### Fragmento del documento:
______________________________

José Luis Quintanar Stephano

La palabra cultura proviene del vocablo latino cultus, el cual hace referencia al cultivo esencialmente del espíritu. Existen diferentes definiciones del concepto de cultura entre las que se encuentra “el conjunto de conocimientos y sus manifestaciones que caracterizan a una sociedad o grupo social en un determinado momento de su historia o presente”. Las manifestaciones que expresa una cultura incluyen sus costumbres, su manera de ser, sus valores, sus prácticas, sus tipos de vestimenta y normas de comportamiento, entre otras.

Dentro de la cultura se encuentra la cultura científica, la cual se entiende como el conjunto de conocimientos no especializados de las diferentes ramas de la ciencia que permiten desarrollar un juicio crítico y que están accesibles a cualquier miembro de la sociedad.

______________________________

### Tareas por realizar:
a) Responde con base en el fragmento sobre la cultura:
(i) ¿De qué vocablo latino proviene la palabra cultura?
(ii) ¿A quién están accesibles los conocimientos de la cultura científica?
(iii) ¿Qué permiten desarrollar esos conocimientos?
b) Convierte en una lista breve el párrafo del fragmento sobre la cultura que empieza con "La palabra cultura proviene", sin perder sus datos principales.
c) Copia del fragmento sobre la cultura el pasaje que comienza con "José Luis Quintanar" y continúa hasta "comportamiento, entre otras.".
Los registros son material aparte y no tienen relación con el fragmento sobre la cultura.

______________________________

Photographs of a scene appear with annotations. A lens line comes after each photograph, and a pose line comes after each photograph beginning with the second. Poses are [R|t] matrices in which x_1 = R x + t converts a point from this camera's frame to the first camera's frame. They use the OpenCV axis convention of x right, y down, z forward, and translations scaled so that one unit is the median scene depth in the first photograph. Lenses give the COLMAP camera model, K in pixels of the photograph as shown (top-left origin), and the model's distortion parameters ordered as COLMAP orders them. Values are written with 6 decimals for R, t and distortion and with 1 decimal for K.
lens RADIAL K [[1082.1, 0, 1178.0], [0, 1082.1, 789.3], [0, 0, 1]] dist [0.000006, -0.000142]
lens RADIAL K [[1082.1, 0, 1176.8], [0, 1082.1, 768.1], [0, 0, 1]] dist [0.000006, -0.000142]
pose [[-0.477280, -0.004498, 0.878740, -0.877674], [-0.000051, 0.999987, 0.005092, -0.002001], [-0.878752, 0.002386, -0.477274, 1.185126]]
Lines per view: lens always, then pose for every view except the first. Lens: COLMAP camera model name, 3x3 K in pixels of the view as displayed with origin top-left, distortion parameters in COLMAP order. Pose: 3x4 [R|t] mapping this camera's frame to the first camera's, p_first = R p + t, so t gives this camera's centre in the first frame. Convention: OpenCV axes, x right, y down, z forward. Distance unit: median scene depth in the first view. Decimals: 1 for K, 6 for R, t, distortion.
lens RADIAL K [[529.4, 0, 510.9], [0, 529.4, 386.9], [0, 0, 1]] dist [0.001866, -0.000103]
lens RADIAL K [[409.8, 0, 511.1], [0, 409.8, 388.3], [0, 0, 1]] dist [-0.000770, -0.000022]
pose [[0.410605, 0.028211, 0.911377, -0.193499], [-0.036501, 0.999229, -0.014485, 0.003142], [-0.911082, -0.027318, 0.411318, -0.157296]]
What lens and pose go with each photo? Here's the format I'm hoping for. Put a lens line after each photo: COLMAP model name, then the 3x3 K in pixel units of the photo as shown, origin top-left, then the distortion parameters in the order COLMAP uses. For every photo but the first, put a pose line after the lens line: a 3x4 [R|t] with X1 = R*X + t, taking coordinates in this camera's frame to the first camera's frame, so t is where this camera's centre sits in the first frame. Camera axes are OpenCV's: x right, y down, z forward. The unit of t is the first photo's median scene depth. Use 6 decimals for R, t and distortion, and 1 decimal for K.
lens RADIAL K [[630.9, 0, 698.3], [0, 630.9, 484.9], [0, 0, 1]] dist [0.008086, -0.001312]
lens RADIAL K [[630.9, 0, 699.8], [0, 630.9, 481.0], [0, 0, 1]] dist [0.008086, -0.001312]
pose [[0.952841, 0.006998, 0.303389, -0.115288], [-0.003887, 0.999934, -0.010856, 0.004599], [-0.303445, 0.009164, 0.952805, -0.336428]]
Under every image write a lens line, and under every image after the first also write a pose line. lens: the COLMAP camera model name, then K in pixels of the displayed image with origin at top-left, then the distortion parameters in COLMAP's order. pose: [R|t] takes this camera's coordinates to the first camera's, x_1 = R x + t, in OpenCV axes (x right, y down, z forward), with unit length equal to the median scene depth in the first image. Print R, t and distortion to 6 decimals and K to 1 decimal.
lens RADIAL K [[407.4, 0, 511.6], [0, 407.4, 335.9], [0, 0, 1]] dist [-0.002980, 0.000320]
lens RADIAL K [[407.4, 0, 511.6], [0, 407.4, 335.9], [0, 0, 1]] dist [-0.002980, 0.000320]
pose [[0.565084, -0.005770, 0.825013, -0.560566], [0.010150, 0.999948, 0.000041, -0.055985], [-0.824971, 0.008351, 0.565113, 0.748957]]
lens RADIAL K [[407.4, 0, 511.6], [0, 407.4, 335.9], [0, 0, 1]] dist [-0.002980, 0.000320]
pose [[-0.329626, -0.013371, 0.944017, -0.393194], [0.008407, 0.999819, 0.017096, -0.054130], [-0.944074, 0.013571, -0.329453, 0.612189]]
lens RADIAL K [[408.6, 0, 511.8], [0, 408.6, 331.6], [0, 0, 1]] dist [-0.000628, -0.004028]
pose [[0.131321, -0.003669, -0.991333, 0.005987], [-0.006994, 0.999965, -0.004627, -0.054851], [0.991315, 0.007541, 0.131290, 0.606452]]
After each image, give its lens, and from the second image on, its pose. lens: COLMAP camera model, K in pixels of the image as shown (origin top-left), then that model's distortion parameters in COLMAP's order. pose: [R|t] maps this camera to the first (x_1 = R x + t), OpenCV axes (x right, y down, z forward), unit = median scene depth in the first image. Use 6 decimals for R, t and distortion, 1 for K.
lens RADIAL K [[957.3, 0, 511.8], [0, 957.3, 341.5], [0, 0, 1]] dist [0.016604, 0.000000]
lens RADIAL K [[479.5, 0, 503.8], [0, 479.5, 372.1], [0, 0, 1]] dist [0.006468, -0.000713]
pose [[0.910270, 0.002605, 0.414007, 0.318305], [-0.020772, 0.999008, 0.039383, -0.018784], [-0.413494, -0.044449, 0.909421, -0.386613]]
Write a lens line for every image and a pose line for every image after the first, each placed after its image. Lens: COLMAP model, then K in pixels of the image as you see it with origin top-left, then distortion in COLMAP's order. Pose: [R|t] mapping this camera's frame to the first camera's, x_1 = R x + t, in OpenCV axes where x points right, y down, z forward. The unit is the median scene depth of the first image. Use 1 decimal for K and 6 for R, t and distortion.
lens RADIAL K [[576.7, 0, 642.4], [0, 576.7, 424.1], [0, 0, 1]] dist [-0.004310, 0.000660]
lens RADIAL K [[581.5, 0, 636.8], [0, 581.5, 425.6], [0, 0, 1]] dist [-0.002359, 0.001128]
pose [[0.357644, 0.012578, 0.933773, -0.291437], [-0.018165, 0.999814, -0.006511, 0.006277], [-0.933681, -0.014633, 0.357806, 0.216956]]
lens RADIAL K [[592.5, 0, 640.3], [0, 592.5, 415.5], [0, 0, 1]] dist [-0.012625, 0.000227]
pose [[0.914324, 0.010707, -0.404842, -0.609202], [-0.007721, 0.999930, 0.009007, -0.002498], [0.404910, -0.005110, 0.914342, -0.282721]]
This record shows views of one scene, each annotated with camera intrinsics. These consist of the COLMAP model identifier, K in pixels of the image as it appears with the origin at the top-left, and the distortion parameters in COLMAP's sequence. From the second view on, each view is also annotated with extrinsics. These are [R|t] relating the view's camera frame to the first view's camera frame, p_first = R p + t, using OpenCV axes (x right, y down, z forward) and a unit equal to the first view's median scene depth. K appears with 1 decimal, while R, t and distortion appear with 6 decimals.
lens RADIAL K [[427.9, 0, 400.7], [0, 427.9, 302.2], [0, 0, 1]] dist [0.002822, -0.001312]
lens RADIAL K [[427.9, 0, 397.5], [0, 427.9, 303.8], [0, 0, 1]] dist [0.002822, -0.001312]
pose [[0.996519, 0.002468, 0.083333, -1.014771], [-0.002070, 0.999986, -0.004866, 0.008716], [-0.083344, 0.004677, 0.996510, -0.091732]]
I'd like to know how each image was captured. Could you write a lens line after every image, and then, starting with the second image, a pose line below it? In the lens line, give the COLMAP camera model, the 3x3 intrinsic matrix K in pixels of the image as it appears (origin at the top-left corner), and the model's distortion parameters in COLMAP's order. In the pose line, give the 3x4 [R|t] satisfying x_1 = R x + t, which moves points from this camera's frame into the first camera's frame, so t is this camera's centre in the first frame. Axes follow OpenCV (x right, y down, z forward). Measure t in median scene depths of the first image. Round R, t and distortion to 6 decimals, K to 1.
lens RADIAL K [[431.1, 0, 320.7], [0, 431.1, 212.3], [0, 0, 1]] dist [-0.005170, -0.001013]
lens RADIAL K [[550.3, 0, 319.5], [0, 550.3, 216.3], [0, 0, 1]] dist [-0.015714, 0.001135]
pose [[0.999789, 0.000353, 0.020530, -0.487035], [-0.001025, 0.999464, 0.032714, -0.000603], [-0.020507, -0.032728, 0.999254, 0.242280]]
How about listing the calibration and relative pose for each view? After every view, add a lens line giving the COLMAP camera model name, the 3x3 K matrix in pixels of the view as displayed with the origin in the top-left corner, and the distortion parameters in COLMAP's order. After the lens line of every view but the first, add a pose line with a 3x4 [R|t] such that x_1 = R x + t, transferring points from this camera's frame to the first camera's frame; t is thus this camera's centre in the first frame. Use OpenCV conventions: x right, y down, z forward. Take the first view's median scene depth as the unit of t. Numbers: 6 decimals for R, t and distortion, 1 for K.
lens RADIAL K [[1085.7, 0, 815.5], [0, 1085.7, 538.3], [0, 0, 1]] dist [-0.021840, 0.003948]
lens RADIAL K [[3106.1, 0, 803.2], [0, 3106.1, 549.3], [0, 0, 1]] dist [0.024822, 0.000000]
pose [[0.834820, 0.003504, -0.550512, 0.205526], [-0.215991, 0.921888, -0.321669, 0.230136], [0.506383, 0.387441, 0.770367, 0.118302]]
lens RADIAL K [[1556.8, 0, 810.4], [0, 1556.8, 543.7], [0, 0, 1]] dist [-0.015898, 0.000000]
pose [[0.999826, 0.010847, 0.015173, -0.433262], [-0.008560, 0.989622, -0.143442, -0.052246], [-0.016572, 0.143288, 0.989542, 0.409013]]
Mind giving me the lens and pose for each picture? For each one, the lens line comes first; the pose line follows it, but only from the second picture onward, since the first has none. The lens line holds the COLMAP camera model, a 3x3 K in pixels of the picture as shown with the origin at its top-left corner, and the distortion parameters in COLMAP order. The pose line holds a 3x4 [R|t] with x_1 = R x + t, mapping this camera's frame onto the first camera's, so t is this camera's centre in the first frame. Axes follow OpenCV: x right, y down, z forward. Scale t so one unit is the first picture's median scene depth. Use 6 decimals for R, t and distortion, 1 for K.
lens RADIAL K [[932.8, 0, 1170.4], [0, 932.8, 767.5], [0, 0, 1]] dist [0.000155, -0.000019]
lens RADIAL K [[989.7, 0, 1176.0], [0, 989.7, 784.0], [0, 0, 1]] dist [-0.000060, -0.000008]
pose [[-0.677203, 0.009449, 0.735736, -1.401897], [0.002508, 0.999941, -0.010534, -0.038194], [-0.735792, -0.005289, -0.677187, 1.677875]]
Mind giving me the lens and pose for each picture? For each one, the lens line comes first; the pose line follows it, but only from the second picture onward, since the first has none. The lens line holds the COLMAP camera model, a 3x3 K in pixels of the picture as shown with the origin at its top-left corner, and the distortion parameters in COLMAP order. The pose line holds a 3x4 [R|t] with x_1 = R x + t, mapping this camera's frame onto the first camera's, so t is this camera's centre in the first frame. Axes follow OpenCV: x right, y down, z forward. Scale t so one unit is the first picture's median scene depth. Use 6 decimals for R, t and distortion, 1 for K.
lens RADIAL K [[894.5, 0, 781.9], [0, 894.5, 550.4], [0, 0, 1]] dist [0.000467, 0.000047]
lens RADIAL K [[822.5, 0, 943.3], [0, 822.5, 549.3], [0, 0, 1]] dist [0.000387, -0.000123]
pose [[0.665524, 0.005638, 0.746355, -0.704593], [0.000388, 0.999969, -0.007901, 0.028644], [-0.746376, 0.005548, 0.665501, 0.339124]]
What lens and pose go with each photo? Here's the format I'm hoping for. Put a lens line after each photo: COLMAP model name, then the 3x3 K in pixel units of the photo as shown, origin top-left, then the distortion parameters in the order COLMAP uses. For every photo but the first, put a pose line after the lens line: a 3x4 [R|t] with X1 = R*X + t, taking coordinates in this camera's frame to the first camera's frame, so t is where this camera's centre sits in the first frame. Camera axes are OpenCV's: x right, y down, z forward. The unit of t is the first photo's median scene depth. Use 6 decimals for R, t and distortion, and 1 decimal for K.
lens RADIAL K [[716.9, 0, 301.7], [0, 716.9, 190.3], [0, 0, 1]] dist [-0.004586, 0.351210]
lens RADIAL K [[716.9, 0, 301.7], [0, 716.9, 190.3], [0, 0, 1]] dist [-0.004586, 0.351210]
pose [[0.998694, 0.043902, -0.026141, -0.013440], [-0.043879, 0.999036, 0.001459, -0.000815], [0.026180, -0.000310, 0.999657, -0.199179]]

______________________________

### Respuestas del ejercicio:
a)
(i) Del vocablo latino cultus.
(ii) A cualquier miembro de la sociedad.
(iii) Un juicio crítico.

b)
- Origen: del latín cultus, que alude al cultivo esencialmente del espíritu.
- Definición (una de varias): conjunto de conocimientos y sus manifestaciones que caracterizan a una sociedad o grupo social en un momento de su historia o presente.
- Manifestaciones: costumbres, manera de ser, valores, prácticas, tipos de vestimenta y normas de comportamiento, entre otras.

c)
José Luis Quintanar Stephano

La palabra cultura proviene del vocablo latino cultus, el cual hace referencia al cultivo esencialmente del espíritu. Existen diferentes definiciones del concepto de cultura entre las que se encuentra “el conjunto de conocimientos y sus manifestaciones que caracterizan a una sociedad o grupo social en un determinado momento de su historia o presente”. Las manifestaciones que expresa una cultura incluyen sus costumbres, su manera de ser, sus valores, sus prácticas, sus tipos de vestimenta y normas de comportamiento, entre otras.